DOCUMENT SEGMENT:
####
When Cecil Palmer marketed ‘
Shakespeare' Identified
, one of his main selling points was that Looney's book contains ‘no cipher, cryptography, or hidden message connected with his reason or his discovery'. But the urge to emulate the Baconian cipher hunters proved too great for some Oxfordians, who turned to codes and ciphers in order to link de Vere to Shakespeare's works. After all, even to the casual eye, anagrams of Edward de Vere's name – ‘E. Vere' – were scattered everywhere in Shakespeare's works, from the ‘
ever
writer to the
never
reader' of
Troilus and Cressida
to the word ‘ever' that recurs with such frequency throughout the canon. Conveniently, ‘never' occurs over eleven hundred times in Shakespeare's works; ‘ever' and ‘every' over six hundred times each. Once alert to this barely-veiled signature, it's readily identified in works others had independently reassigned to de Vere. It wasn't long before George Frisbee found this coded signature – clear evidence of Oxford's authorship – in the poetry of Christopher Marlowe, George Gascoigne, Sir John Harrington, Edmund Spenser, George Puttenham and even King James.
####
INPUT DATA:
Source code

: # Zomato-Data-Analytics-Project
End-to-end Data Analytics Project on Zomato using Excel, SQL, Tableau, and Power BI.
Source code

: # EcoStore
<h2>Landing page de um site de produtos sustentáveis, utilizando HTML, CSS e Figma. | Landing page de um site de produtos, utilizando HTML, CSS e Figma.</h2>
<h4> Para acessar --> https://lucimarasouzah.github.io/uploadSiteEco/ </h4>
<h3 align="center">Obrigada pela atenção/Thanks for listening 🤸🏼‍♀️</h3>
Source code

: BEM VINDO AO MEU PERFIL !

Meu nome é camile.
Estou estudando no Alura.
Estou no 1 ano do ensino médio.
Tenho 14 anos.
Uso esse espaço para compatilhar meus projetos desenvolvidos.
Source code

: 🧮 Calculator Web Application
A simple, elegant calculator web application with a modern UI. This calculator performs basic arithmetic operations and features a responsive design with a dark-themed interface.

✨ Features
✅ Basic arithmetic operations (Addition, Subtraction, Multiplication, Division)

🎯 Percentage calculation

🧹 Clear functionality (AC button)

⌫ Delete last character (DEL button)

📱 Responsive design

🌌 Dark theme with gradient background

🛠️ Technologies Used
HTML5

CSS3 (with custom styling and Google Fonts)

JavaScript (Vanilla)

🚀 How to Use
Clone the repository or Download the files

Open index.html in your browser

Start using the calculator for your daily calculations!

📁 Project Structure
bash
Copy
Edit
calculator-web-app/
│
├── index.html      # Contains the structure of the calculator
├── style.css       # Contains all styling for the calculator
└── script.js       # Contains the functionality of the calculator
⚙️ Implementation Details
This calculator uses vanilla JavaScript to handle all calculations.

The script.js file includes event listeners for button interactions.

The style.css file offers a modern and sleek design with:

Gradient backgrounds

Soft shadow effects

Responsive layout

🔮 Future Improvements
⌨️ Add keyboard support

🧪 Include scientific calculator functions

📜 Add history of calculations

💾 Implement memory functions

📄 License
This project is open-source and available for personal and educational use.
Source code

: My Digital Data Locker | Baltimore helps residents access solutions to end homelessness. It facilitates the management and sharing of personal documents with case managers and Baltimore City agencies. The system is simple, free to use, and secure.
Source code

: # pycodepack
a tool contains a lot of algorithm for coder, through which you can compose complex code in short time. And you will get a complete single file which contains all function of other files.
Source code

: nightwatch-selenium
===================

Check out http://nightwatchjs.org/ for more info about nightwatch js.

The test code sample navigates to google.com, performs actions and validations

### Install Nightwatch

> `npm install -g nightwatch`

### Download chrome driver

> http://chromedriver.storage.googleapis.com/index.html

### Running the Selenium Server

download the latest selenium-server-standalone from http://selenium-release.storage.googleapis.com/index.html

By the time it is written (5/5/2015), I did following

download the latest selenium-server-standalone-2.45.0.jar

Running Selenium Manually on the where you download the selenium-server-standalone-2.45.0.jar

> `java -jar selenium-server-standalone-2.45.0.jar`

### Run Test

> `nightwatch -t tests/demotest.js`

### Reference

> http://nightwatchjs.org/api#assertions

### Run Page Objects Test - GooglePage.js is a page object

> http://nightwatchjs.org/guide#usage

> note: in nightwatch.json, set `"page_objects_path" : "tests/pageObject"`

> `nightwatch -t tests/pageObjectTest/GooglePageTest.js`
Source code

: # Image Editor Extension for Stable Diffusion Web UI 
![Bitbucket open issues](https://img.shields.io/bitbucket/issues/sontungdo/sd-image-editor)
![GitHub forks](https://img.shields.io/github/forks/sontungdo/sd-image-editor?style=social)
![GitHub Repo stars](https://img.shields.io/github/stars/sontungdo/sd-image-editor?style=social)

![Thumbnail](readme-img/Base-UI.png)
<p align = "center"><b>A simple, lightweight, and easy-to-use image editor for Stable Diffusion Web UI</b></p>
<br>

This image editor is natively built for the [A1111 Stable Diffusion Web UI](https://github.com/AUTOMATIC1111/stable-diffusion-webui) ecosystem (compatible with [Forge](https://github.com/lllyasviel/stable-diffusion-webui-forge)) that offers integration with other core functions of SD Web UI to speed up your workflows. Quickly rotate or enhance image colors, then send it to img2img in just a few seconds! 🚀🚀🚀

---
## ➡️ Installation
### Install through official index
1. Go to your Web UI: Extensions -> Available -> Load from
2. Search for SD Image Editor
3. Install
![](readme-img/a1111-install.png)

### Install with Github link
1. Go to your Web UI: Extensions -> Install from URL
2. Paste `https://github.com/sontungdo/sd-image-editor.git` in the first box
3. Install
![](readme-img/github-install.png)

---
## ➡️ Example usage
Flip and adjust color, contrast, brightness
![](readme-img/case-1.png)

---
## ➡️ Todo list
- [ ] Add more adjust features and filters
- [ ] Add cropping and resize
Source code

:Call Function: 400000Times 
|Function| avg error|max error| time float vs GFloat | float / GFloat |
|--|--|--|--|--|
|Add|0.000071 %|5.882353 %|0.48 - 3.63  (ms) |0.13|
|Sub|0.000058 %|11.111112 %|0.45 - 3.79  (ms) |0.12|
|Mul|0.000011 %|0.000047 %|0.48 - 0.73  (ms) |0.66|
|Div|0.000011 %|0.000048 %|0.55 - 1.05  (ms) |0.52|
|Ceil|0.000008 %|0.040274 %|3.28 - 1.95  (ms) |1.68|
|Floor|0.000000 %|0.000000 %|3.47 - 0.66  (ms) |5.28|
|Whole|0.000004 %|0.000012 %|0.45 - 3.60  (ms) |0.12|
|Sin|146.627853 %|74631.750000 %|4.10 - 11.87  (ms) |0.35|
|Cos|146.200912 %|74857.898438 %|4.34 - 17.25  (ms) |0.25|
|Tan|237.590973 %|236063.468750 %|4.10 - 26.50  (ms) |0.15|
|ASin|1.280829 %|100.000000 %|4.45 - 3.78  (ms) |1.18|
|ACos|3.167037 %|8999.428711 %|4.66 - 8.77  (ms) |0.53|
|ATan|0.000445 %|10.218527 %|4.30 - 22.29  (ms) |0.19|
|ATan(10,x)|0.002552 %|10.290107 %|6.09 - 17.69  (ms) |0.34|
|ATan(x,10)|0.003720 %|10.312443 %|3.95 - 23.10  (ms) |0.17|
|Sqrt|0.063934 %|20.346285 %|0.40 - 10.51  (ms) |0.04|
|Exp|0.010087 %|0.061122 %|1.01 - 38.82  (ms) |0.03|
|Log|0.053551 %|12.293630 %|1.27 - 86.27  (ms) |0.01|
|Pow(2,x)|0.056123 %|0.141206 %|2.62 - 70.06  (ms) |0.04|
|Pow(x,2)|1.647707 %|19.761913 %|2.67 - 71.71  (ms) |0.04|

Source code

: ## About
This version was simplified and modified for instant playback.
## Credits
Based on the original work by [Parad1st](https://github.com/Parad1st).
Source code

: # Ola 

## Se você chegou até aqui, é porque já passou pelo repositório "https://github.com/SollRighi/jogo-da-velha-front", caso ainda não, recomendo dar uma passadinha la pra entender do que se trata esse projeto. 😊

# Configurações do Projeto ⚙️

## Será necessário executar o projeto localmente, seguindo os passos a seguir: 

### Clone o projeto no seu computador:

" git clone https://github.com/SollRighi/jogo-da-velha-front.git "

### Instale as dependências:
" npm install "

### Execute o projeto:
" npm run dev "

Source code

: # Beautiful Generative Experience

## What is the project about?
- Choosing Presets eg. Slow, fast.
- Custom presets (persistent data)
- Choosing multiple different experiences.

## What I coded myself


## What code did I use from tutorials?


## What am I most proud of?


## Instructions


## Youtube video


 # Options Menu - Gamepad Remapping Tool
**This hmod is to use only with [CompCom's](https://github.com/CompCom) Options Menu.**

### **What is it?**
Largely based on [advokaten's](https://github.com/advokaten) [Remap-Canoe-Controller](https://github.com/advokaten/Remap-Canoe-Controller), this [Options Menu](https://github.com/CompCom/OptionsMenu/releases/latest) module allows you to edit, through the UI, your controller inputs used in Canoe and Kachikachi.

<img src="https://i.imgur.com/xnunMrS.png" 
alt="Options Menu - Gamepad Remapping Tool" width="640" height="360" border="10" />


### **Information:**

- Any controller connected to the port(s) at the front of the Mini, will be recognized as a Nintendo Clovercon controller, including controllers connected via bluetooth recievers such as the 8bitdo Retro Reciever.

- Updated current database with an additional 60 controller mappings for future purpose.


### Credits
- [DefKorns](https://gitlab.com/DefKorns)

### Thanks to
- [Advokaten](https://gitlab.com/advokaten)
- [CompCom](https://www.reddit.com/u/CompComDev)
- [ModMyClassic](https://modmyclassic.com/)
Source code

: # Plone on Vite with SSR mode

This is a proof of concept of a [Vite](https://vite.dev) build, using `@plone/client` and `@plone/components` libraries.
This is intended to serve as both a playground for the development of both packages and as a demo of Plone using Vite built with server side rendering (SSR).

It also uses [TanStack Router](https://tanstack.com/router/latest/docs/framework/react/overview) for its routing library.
####
WORK ORDER:
Can you pick up the passage about Oxfordians hunting for Edward de Vere's coded name in Shakespeare and carry it forward from its final sentence?

OUTPUT OF THE EXERCISE:
The argument that Oxford sought anonymity because of the usual aristocratic misgivings about print only went so far. There had to be a better explanation for why the greatest of poets suppressed his identity. The answer was soon found: Oxford was Queen Elizabeth's secret lover and their union produced an illegitimate son, the Earl of Southampton. The argument, first advanced by Percy Allen in 1933, came to be known in Oxfordian
circles as the ‘Prince Tudor' theory and proved deeply appealing to sceptics already convinced that conspiracy and concealment had defined Oxford's literary life. Looney, while valuing Percy Allen's loyalty, loathed his Prince Tudor theory and feared that it would ‘bring the whole cause into ridicule'. Freud hated it too, and even sent a chastising letter to Allen. To this day it has deeply divided Oxfordians.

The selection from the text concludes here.